I've frequently told the story of how, when I was around six or seven, I asked my parents for a doll house for Christmas. My father, of course, would not hear of it, and my pleadings fell on deaf ears. In his defense, both he and I were aware by that time that I was "different" (I knew I liked--really liked--boys, though I was too young to realize what that meant). He, I am sure, saw my fascination with doll houses as an omen that his son would soon be dressing up in women's clothes and putting on lipstick.
Of course--and this was something he never understood and I was unable to express at that young age--femininity had absolutely nothing to do with it. Never--then, now, or for one moment in my entire life-- have I ever wanted to be in any way feminine, or ever thought of myself as such. My fascination with doll houses had nothing to do with gender and everything to do with imagination.
But, to my father, doll houses were for girls, not for boys, and certainly not for his son.
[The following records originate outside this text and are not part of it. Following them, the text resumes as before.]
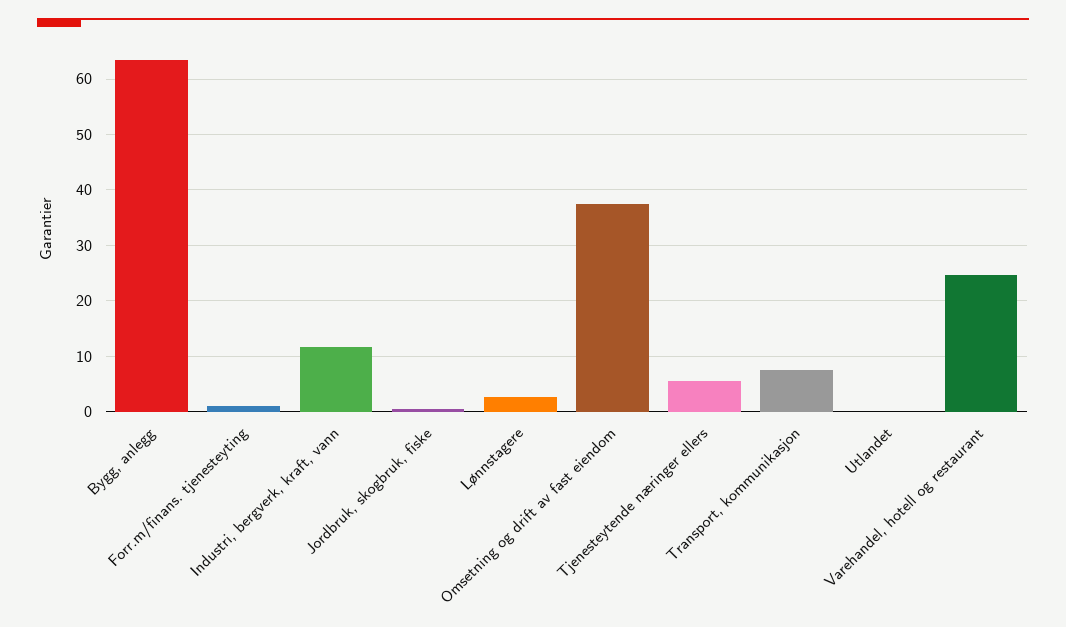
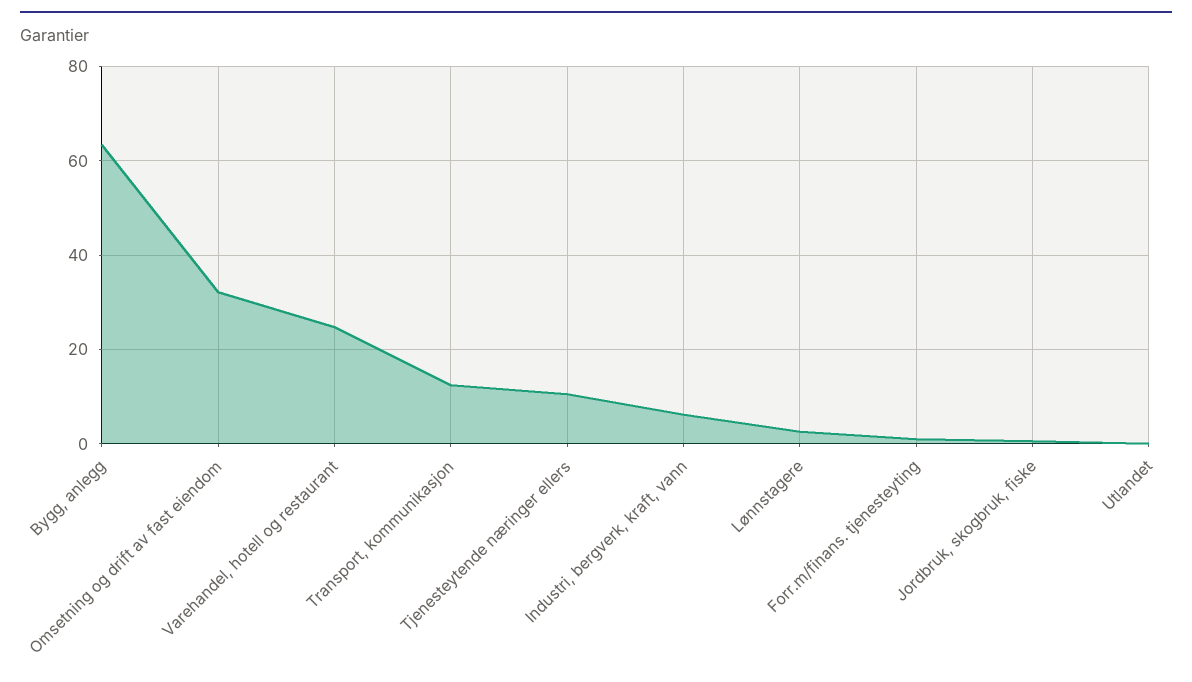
  {
    "Bygg, anlegg": 64,
    "Forr.m/finans. tjenesteyting": 2,
-   "Industri, bergverk, kraft, vann": 12,
+   "Industri, bergverk, kraft, vann": 6,
    "Jordbruk, skogbruk, fiske": 0,
    "Lønnstagere": 2,
-   "Omsetning og drift av fast eiendom": 38,
+   "Omsetning og drift av fast eiendom": 32,
-   "Tjenesteytende næringer ellers": 6,
+   "Tjenesteytende næringer ellers": 10,
-   "Transport, kommunikasjon": 8,
+   "Transport, kommunikasjon": 12,
    "Utlandet": 0,
    "Varehandel, hotell og restaurant": 24
  }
I don't remeber when or where I first saw a doll house, but I was utterly fascinated. I was entranced by the reality/fantasy/power aspects it presented. Here was a real (to me) house, with real (to me) furniture, and I was a giant with total control over it and whatever went on in or around it. I had no interest whatever in playing homemaker or inventing some imaginary family. No, what I wanted to do was get the furniture nicely arranged, then have some pretend-battle during which everything was violently knocked over and tossed about.
I've been given to melodrama from a very early age. The ordinary was, well, ordinary and therefore held relatively little interest for me; it was the pretend, the larger-than-life, the bravely facing adversity and trauma that intrigued me. It still does.
But back to my story. Christmas came, and with it the usual flood of parental generosity: my parents were what was then known as "lower middle class." They struggled and worked hard for every penny they had, yet they always found the money to indulge me to the best of their ability. But it was after all the gifts were exchanged and the floor was littered with torn wrapping paper, and the smell of the Christmas tree, warmed by the lights, hung over the room, that my mom called me aside and took me into my room, where, on my bed, was...a two-room doll house she had made out of an orange crate. The few pieces of furniture were far out of proportion to the rooms, but it was a doll house, and it was mine. I do not believe in heaven, or in angels, but I do believe in mothers.
That simple orange-crate doll house, with my other toys and the books I read and the stories I listened to were the razor strops on which I honed my imagination and led me to become a writer. For an insecure child excruciatingly aware that I was not like the children around me, imagination was--and is--my refuge from a world in which I never felt comfortable, or welcome.
Today I consider each of my books, in effect, a doll house wherein I carefully arrange the furniture. The major difference being that I also put people in them and watch, fascinated, as they go about their very-real-to-me lives with only an occasional conscious nudge or rearrangement from me.
Every child is born entrusted with a small bag of seeds which will grow to produce the adult that child becomes. The seed of imagination is among the most precious of all. It blooms early, but is too often then neglected and left to wither. But when carefully nourished and lovingly tended it can produce the most magnificent of flowers. And they look very nice on the soul's mantle, next to a doll house.